Pour Gaston Bardet, le « nouvel urbanisme » doit enfin accorder la primauté à la femme et à l’enfant, féminiser le cadre urbain pour y réintégrer la nature, et satisfaire aux besoins de l’enfant.
Jean Châtel, un jeune maire audacieux
Comment un concept pensé pour les ogres urbains a-t-il pu prendre racine dans un petit bourg rural ? Le contexte rennais de la première moitié du XXe siècle est celui d’un déficit de logements, accentué à la Libération. De grands chantiers d’urbanisme sont alors lancés et les tours des grands ensembles ne vont pas tarder à sortir de terre.
En lisière de la ville, la commune du Rheu suit d’abord le mouvement, avant un revirement radical opéré par Jean Châtel, élu maire en 1953 à l’âge de 31 ans. À sa prise de fonction, ce dernier doit faire avec une population vieillissante, un bourg sans caractère, et des équipements publics inexistants. Pire, les chemins ne sont même pas goudronnés !
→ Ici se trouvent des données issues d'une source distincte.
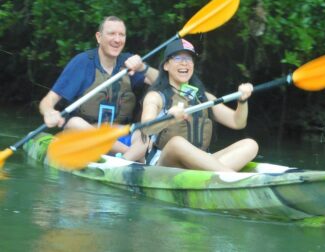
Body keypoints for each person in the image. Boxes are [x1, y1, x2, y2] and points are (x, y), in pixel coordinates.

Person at [39, 16, 158, 161]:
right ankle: (130, 157)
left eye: (121, 35)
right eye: (111, 34)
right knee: (74, 123)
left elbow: (163, 83)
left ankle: (126, 158)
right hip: (86, 137)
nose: (117, 39)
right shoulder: (82, 63)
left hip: (118, 133)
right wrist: (49, 112)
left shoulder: (129, 63)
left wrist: (143, 67)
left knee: (143, 133)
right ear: (99, 37)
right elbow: (48, 100)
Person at [141, 38, 259, 171]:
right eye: (178, 58)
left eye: (189, 59)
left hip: (202, 162)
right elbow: (146, 128)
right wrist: (168, 118)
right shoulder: (156, 96)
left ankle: (214, 175)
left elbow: (237, 122)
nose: (185, 63)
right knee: (177, 143)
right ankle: (230, 177)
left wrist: (242, 101)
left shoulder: (204, 97)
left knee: (250, 145)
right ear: (166, 65)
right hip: (165, 164)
L’édile rheusois a heureusement entendu parler de l’architecte Gaston Bardet, auteur du livre « Le nouvel urbanisme », et de son concept de « villette », conjuguant les avantages des services offerts par la ville à la quiétude de la campagne. La rencontre entre les deux hommes va métamorphoser la commune.
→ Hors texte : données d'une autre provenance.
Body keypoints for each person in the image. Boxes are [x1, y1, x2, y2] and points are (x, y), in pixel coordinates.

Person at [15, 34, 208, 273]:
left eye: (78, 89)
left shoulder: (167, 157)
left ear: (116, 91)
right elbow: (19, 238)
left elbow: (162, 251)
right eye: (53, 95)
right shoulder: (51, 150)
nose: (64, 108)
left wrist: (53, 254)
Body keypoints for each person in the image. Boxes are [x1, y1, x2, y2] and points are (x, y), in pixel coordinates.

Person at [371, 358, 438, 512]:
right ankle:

Quand Jean Châtel a tenté sa chance en le contactant, se doutait-il un instant que Gaston Bardet accèderait à sa demande ? Mieux, ce dernier viendra s’installer au Rheu, où il restera plus de dix ans ! Entre 1959 et 1967, trois lotissements vont sortir de terre, inspirés d’expériences menées au nord de Londres et dans le New Jersey. Les photographies de l’époque donnent à voir de belles maisons, des petites places arborées où l’on imagine sans peine les enfants jouer. Et Les adultes, goûtant la quiétude des lieux, en revenant peut-être, de leur journée de travail à la grande usine Citroën, qui a ouvert ses portes non loin de là en 1957.
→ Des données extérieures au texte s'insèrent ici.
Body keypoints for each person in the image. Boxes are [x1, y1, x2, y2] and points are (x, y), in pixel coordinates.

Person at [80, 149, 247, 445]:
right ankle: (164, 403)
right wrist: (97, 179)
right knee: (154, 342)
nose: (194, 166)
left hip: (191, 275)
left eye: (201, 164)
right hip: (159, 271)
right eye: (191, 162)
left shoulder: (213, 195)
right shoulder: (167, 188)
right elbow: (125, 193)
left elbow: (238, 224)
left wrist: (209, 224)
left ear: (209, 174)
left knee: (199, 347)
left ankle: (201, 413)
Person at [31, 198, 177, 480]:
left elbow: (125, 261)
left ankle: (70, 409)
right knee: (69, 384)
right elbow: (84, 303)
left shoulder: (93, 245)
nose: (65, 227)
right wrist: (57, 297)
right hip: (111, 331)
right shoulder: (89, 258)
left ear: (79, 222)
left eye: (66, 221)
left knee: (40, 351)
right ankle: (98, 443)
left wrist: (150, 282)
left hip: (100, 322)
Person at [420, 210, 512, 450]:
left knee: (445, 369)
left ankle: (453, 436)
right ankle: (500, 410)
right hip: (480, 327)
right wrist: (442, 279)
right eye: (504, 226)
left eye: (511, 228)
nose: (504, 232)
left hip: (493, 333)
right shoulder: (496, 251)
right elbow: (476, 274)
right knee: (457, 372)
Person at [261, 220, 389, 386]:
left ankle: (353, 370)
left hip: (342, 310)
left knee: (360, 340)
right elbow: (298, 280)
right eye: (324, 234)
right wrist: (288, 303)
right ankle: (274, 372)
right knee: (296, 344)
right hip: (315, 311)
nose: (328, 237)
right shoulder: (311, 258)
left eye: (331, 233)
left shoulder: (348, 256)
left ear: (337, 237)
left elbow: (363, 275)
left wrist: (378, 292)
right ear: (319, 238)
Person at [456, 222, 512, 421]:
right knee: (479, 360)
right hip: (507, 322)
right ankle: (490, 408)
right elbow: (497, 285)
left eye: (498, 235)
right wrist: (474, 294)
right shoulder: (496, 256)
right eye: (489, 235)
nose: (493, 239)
Qu’en pensent les habitants de l’époque ? Interrogée en 1966 par une caméra de l’ORTF, une commerçante installée au Rheu depuis 4 ans déclare : « Je m’y plais parce que c’est la campagne et la douceur de vivre. » Et aujourd’hui ? La commune a passé la barre des 7000 habitants et la pression foncière impose sa loi. Composé exclusivement de maisons individuelles, le modèle de la cité-jardin ne répond plus aux exigences de densité actuelles. Il n’empêche, les projets inspirés de ce plan local d’humanisme imaginé par Gaston Bardet continuent de fleurir aux quatre coins de Rennes Métropole.
Une utopie à l'épreuve du temps
Soixante ans plus loin, les fleurs et les rêves urbanistiques de la cité-jardin du Rheu ont-ils fané ? Bien au contraire, nous dit Florence Mace, installée place des Tilleuls en 2019.
« Je me sens très bien ici. Il y a bien une rue adjacente avec beaucoup de trafic automobile, mais la haie de tilleuls joue très bien son rôle de rempart. Ce quartier reste très différent de ce qui se fait aujourd’hui, la distance entre chaque vis-à-vis est très bien respectée. Je n’ai pas un grand jardin (environ 400 m2) mais c’est bien suffisant. Il communique avec un grand parc très fréquenté par les enfants. Je les vois passer par le chemin communal qui longe ma maison. Tout cela a été très bien pensé. Mon pavillon possède deux chambres et un bureau. Certes, 60 m2 c’est petit mais l’époque actuelle nous dit qu’il faut savoir rester raisonnable. Soixante ans plus tôt, Gaston Bardet avait déjà parfaitement compris les enjeux d’aujourd’hui. »
Sources : « L’héritage de Gaston Bardet » par Gérard Darris (revue Place publique sept-oct 2009) ; « Le Rheu, radieuse cité jardin », podcast d’Erwan Le Gall (Ici Rennes, janvier 2022) ; « Le Rheu, 1953-2003 : l’utopie à l’épreuve », par Rémy Allain (Cahiers Nantais, 2022).